The 2,000- to 3,000-wolf threshold comes from studies in conservation biology that use mathematical models to predict how many animals are necessary for a genetically healthy population. While it has been cited by wolf supporters as a possible goal, Defenders of Wildlife Northern Rockies representative Suzanne Stone said it wasn't where the problem should focus.

"That number is a general threshold in conservation biology, not a specific number," Stone said on Friday. "It didn't look at wolves in the Northern Rockies. We're saying there needs to be a joint effort bringing together the best scientists to decide how many we need to maintain connectivity. We don't believe 100 in each state is enough. We know the number is somewhere above that. The Montana plan is very similar to what we've been asking for."

And the Montana plan is what Montana will stick to in the talks, FWP attorney Lane said. That means keeping wolves a viable population at a level that won't destroy other big-game species.

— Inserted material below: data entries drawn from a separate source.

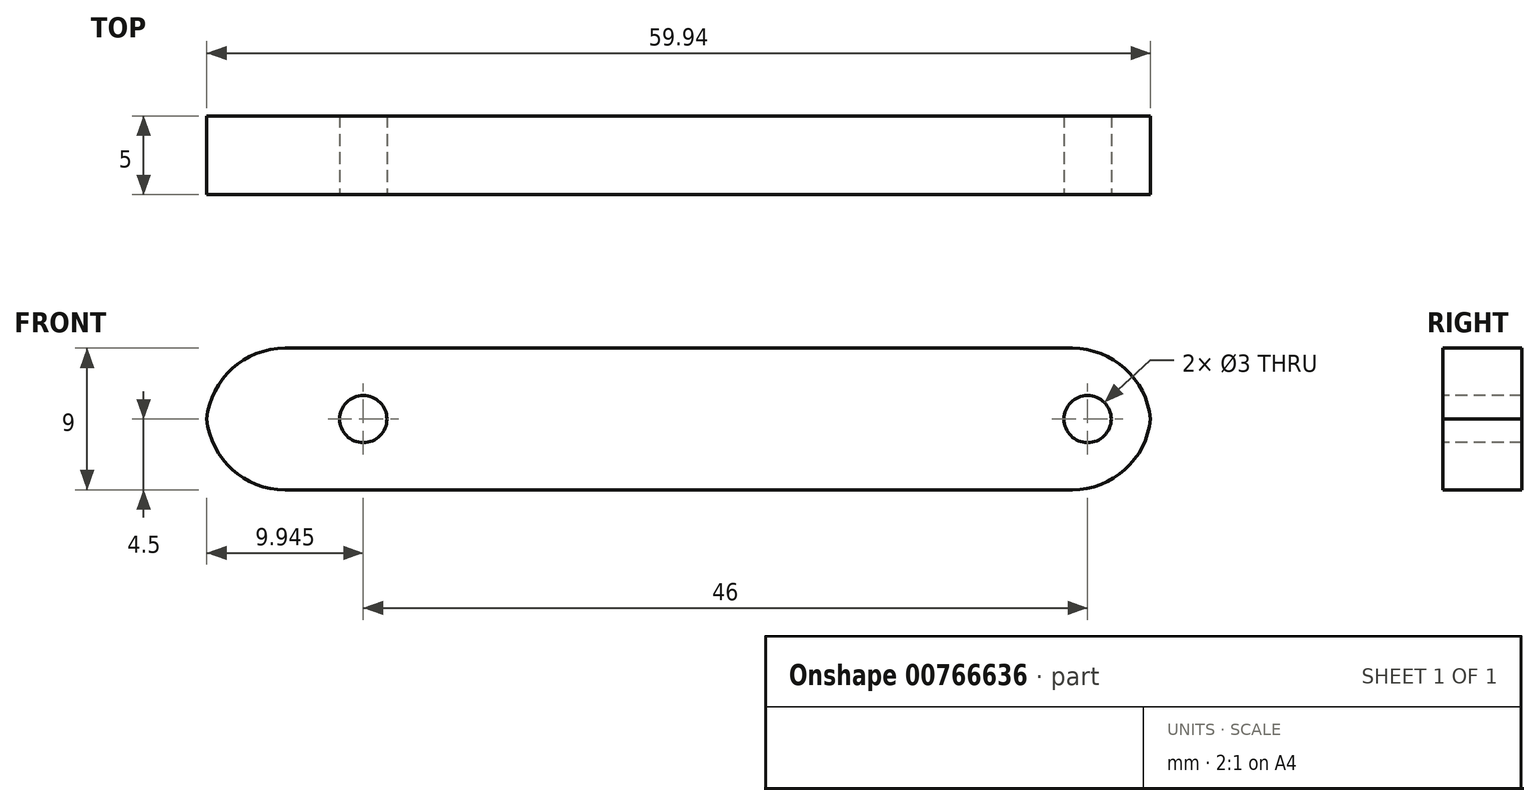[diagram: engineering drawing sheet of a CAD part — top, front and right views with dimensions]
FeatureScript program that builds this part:
annotation { "Feature Type Name" : "Feature", "Feature Type Description" : "" }
export const myFeature = defineFeature(function(context is Context, id is Id, definition is map)
    precondition{}
    {
        {
            var Q0;
            Q0=qCreatedBy(makeId("Front.planeOp"),FACE);
            var sketch = newSketch(context, id + "F0", { "sketchPlane" : qUnion([Q0])});
            skLineSegment(sketch, "E0.bottom", {"start": v(-30, 4.5) * mm, "end": v(30, 4.5) * mm});
            skLineSegment(sketch, "E0.top", {"start": v(-30, -4.5) * mm, "end": v(30, -4.5) * mm});
            skLineSegment(sketch, "E0.left", {"start": v(-30, 4.5) * mm, "end": v(-30, -4.5) * mm});
            skLineSegment(sketch, "E0.right", {"start": v(30, 4.5) * mm, "end": v(30, -4.5) * mm});
            skPoint(sketch, "E0.middle", {"position": v(0, 0) * mm});
            skSolve(sketch);
        }
        {
            var Q0;
            Q0=makeQuery(id+"F0.imprint","IMPRINT",FACE,{"disambiguationData":[TD([[makeQuery(id+"F0.imprint","IMPRINT",EDGE,{"derivedFrom":sQuery(id+"F0.wireOp",EDGE,"E0.bottom")}),-1.0]])]});
            extrude(context, id + "F1", {"entities" : qUnion([Q0]), "depth" : 5 * mm, "offsetDistance" : 25 * mm});
        }
        {
            var Q0;
            Q0=makeQuery(id+"F1.opExtrude","SWEPT_EDGE",EDGE,{"disambiguationData":[OSD([sQuery(id+"F0.wireOp",EDGE,"E0.bottom"),sQuery(id+"F0.wireOp",EDGE,"E0.left")])]});
            var Q1;
            Q1=makeQuery(id+"F1.opExtrude","SWEPT_EDGE",EDGE,{"disambiguationData":[OSD([sQuery(id+"F0.wireOp",EDGE,"E0.top"),sQuery(id+"F0.wireOp",EDGE,"E0.left")])]});
            var Q2;
            Q2=makeQuery(id+"F1.opExtrude","SWEPT_EDGE",EDGE,{"disambiguationData":[OSD([sQuery(id+"F0.wireOp",EDGE,"E0.bottom"),sQuery(id+"F0.wireOp",EDGE,"E0.right")])]});
            var Q3;
            Q3=makeQuery(id+"F1.opExtrude","SWEPT_EDGE",EDGE,{"disambiguationData":[OSD([sQuery(id+"F0.wireOp",EDGE,"E0.top"),sQuery(id+"F0.wireOp",EDGE,"E0.right")])]});
            fillet(context, id + "F2", {"entities" : qUnion([Q0, Q1, Q2, Q3]), "radius" : 5 * mm, "tangentPropagation" : true, "allowEdgeOverflow" : false});
        }
        {
            var Q0;
            Q0=qCreatedBy(makeId("Front.planeOp"),FACE);
            var sketch = newSketch(context, id + "F3", { "sketchPlane" : qUnion([Q0])});
            skCircle(sketch, "E1", {"center": v(25.97, 0) * mm, "radius": 1.5 * mm});
            skCircle(sketch, "E2", {"center": v(-20.03, 0) * mm, "radius": 1.5 * mm});
            skSolve(sketch);
        }
        {
            var Q0;
            Q0 = qSketchRegion(id + "F3", true);
            extrude(context, id + "F4", {"entities" : qUnion([Q0]), "operationType" : NewBodyOperationType.REMOVE, "endBound" : BoundingType.SYMMETRIC, "oppositeDirection" : true, "depth" : 25 * mm, "offsetDistance" : 25 * mm});
        }
    });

"We're not afraid to talk to people," Lane told the Safari Club International audience. "But we won't give away our management objectives."

Lane said there were three other possible ways to solve the wolf problem. The states might win their appeal before the 9th U.S. Circuit Court of Appeals, although he didn't think that was likely. Congress might pass one of several bills changing the Endangered Species Act's protection of wolves, but he didn't hold much hope for that either. Or Wyoming could change its wolf management plan to conform with U.S. Fish and Wildlife standards.

The federal wildlife agency found Wyoming's wolf plan so different and inadequate compared to Montana's and Idaho's, it kept the Cowboy State under federal supervision while it gave the other two local wolf control. But Judge Molloy agreed with wolf supporters that the Endangered Species Act doesn't allow management of a free-ranging animal to be chopped up by state boundaries.

"You can't push a rope, but you can help pull," Lane said of getting Wyoming to conform with the federal standards. "I think that's the first and best way."

Meanwhile, elk numbers in some parts of the state approach critically low levels. FWP Region 2 wildlife manager Mike Thompson told the Safari Club International audience that while adult elk numbers in the Bitterroot and Mineral County areas are holding steady, the calf and yearling population is the lowest ever recorded. If that trend continues, it could result in a complete collapse of elk herds along the Montana-Idaho border.

"The cow-calf ratio is the engine that makes the elk herd work," Thompson said. "We don't have time to wait. The next two years are critical."